I sound very negative in this reading, and perhaps more so than I thought I would be before writing this post.


Aristotle says something like: ‘A barbarian makes no distinction between a woman and a slave’. I thought this was a very crude and ambiguous phrase. One thing because it almost sounds like ‘The Philosopher’ is making a positive claim about the political status of women. The hell he isn’t. Going back to the ‘telos’ discussion of 2.3; Aristotle seems to think that the optimal telos of an object is that one object should have one function only, and no more than one. Perhaps I’m misreading here as I am thinking of the analogy of the ‘Good knife’ contrasts with this analysis. I think Aristotle is trying to say that having only one function makes the political unit function properly. A ‘civilised’ family unit should have a wife unit that functions for producing children, but domestic tasks would be performed by slaves (of course note the casual acceptance of slavery in this period). A labourer class would produce future labourers. It would be a sign of doing too much, and social disorder if an individual performed too many functions, thus ‘A barbarian makes no distinction between a woman and a slave’, I think the most charitable way of looking at this is some bizarre formulation of the perils of the work/life balance.


Let’s talk about Talcott Parsons. People in the 20thC talk about social changes as if it means social decline. Over the 20thC in the US and to some extent, Northern Europe; typical social strata were undermined. In the UK traditional industries concerning primary resources like mining, fisheries and industrial production were closed down for various reasons; leading to the destruction of old local certainties and family traditions of sticking to a single professional trade. For various reasons, religion loses its influence and the nature of social relationships have significantly changed; family structures are not necessarily predominantly two parents, married, heterosexual or m/f. Alternative structures emerged, alternative spiritualities and religious practices emerged (including: none, humanism and apathy).  Social structures change, and so do their functions. It might be exactly because of their change of function that they change their social influence.

I’m not quite sure yet if Aristotle says anything about whether political groupings are subject to change; of course knowing the period of Athenian politics; ‘Tyranny’ and deposing leaders was a very well known phenomena; however that’s slightly different than losing faith in the Orpheus Gods…

As a concluding remark. Although I’m not reading Aristotle in a serious exegetical and detailed manner; there is so much in so few lines that begs of analysis and discussion. I think I now understand why some ‘Continental’ philosophers have turned to Aristotle for their insights.
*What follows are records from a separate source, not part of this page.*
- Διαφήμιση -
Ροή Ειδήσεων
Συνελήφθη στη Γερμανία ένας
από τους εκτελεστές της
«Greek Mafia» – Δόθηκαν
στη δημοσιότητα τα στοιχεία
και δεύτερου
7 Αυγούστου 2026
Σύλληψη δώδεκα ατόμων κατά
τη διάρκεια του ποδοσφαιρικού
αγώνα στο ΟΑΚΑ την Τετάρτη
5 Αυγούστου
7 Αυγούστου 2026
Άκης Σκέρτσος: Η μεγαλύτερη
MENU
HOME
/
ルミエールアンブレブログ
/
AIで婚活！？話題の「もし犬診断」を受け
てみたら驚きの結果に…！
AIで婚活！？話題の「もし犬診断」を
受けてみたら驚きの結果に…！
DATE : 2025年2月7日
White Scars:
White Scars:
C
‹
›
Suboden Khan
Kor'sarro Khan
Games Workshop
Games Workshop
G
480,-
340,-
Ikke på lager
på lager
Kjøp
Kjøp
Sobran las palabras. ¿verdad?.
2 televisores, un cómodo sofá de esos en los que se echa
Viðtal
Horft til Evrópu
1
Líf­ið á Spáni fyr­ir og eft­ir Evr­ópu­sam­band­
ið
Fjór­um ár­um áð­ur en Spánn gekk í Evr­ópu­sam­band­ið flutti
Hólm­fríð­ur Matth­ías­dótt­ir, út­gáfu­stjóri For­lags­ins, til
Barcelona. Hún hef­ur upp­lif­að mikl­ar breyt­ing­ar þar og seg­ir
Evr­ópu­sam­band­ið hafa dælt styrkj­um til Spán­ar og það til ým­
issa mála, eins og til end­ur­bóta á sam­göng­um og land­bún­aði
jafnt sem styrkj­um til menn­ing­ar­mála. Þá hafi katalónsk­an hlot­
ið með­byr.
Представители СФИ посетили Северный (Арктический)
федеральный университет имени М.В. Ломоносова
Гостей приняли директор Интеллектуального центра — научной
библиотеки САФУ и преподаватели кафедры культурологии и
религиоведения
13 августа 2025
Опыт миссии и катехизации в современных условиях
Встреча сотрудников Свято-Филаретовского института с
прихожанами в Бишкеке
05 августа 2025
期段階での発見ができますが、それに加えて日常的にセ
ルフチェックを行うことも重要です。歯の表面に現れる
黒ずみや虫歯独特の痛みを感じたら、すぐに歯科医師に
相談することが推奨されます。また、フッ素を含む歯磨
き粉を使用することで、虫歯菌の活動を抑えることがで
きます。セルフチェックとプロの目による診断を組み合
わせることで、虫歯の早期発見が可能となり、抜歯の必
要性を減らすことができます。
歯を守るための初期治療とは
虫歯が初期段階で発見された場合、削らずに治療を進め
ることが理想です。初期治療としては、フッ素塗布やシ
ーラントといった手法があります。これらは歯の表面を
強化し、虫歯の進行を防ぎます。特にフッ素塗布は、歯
I suppose it is only natural for one who wrote on so many topics, that he would have resonance to the modern social sciences.


Perhaps the social order can be read in metaphysical terms. Metaphysical because the social system concerns ‘ontology’ (what is there) and ‘mereology’ (the relation of parts to the whole). Aristotle is truly systematic in that these metaphysical elements compose the social order. Its one thing to naturalise social order; but what if we used naturalised metaphysics to analyse the social world? I think the medieval in me would absolutely love this prospect. Of course this raises just as many questions and general objections about metaphysics and naturalised metaphysics in general. However, mereology and ontology find their utility here, if philosophy is anything; it is the use of as few concepts as possible to explain the most. Metaphysics might do some good here. I suppose this sounds slightly heretical, and ‘continental’.